Okay, so I’m not saying that my mom intended to teach us theology when I was five years old; but listen to this story and make up your own mind.

My brother and sister and I would  ask her to draw something. She’d sit down and we’d gather at the kitchen table and stand close, craning our necks, waiting for the magic to start. Suddenly, countless quick lines would began to pour from her pencil onto the paper, looking at first like threads for a spider web; then they would quickly arrange themselves as if by magic, into a nose, a pair of eyes, a mouth. We would stand mute, entranced. We never tired of watching this almost divine trick: she could create people out of nothing. But that’s not the theology part -- that came next.

After the outline of the sketch was completed, she would go back to fill in the shadows.

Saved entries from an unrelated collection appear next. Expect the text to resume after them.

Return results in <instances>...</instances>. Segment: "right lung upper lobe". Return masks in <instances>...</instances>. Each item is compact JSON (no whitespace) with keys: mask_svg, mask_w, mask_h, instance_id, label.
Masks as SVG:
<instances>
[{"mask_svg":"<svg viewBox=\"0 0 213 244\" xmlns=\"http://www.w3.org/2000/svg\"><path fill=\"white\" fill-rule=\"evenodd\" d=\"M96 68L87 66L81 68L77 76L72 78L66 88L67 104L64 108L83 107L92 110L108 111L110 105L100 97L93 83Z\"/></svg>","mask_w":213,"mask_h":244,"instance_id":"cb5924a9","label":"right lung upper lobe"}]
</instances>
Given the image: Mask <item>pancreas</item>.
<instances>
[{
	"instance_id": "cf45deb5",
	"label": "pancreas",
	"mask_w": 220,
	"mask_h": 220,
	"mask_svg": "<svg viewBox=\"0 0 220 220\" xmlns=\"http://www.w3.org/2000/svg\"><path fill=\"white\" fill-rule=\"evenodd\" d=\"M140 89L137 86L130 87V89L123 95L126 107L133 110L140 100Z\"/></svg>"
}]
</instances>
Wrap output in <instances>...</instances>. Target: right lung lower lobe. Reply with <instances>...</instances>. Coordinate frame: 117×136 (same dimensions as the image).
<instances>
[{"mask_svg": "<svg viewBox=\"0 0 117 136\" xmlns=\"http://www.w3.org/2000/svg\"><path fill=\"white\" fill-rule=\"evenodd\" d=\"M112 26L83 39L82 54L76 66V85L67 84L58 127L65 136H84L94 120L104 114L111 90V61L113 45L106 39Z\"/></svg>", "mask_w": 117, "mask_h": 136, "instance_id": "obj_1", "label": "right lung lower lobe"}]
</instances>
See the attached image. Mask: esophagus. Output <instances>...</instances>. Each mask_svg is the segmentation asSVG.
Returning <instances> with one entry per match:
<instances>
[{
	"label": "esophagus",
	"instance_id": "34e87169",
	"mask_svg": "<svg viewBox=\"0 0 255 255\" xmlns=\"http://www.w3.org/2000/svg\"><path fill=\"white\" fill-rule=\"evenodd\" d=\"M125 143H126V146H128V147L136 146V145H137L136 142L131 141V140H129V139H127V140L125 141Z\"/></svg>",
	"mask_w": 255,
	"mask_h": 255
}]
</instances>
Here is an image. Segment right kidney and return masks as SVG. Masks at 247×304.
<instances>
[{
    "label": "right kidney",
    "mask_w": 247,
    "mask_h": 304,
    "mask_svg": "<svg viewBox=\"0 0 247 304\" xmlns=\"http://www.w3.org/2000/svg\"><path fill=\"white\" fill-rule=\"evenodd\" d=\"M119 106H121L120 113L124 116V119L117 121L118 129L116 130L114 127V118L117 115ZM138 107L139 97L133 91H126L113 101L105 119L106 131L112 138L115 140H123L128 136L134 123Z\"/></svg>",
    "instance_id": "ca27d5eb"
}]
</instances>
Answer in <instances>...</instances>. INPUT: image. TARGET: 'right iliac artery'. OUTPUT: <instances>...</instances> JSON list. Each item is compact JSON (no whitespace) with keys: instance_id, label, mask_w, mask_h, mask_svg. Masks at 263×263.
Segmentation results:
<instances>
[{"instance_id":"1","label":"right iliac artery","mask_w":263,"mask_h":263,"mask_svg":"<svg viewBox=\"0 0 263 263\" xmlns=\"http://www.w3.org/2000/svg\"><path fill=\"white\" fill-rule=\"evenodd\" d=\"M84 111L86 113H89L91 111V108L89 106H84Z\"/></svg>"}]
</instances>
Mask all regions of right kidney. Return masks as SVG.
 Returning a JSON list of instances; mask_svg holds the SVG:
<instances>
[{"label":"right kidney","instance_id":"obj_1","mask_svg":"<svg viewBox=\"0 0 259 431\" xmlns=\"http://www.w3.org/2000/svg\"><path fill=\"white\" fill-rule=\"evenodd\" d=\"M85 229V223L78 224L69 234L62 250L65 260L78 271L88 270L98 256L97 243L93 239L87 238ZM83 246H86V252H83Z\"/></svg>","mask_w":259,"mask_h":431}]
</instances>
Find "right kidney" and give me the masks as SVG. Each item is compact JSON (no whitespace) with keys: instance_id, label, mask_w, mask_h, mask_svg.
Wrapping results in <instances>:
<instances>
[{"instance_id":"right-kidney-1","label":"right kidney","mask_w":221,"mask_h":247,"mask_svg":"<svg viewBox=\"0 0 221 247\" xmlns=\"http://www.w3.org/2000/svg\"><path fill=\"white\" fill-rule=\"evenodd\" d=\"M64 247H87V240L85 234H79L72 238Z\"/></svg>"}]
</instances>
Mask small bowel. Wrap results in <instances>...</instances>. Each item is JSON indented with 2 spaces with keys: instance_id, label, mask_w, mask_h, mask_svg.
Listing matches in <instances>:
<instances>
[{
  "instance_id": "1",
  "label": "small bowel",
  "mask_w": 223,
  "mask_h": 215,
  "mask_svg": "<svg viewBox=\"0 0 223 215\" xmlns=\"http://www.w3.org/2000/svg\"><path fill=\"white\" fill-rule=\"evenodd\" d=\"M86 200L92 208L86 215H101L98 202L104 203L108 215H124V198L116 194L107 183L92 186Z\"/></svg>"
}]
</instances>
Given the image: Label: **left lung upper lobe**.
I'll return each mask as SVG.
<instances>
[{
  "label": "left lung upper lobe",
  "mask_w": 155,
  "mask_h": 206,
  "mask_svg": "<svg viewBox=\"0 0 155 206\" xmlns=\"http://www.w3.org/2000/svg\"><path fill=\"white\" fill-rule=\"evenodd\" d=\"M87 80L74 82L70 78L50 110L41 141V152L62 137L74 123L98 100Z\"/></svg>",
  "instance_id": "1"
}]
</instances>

Her trained artist’s hand would swiftly darken the right areas until, one after another, the parts of the flat, two-dimensional figure would start to come to life: the head became round, the eyes sank into their sockets (I used to stare at them, willing them to blink), the lips became full, the nose stood out from the rounded cheeks. A powerful, warm sense of satisfaction would always flood my soul as I watched how the dark parts made the sketch complete.

Mind you, I was a pretty normal kid. I liked playing catch and riding on swings and playing in dirt and rummaging through my oldest brother’s private stuff, and at the time I didn’t know much about pain and suffering and evil. Yet I knew instinctively that there was something mysterious and beautiful in the way the shadows caused the rest of the drawing to come to life. And each time I watched my mother draw, the lesson sank in a little deeper: the dark parts are the important secret ingredient of reality, they give it a quality if wouldn't otherwise have.

That was decades ago. Sorrows and sins and suffering have drawn plenty of dark lines into my life, and the agony of grief has etched deep shadows against the joy, the love, and the satisfaction that have characterized my life. Part of me is still standing at the kitchen table, marveling at the way the Artist uses mysterious black shadows to shape me into the person He wants me to be.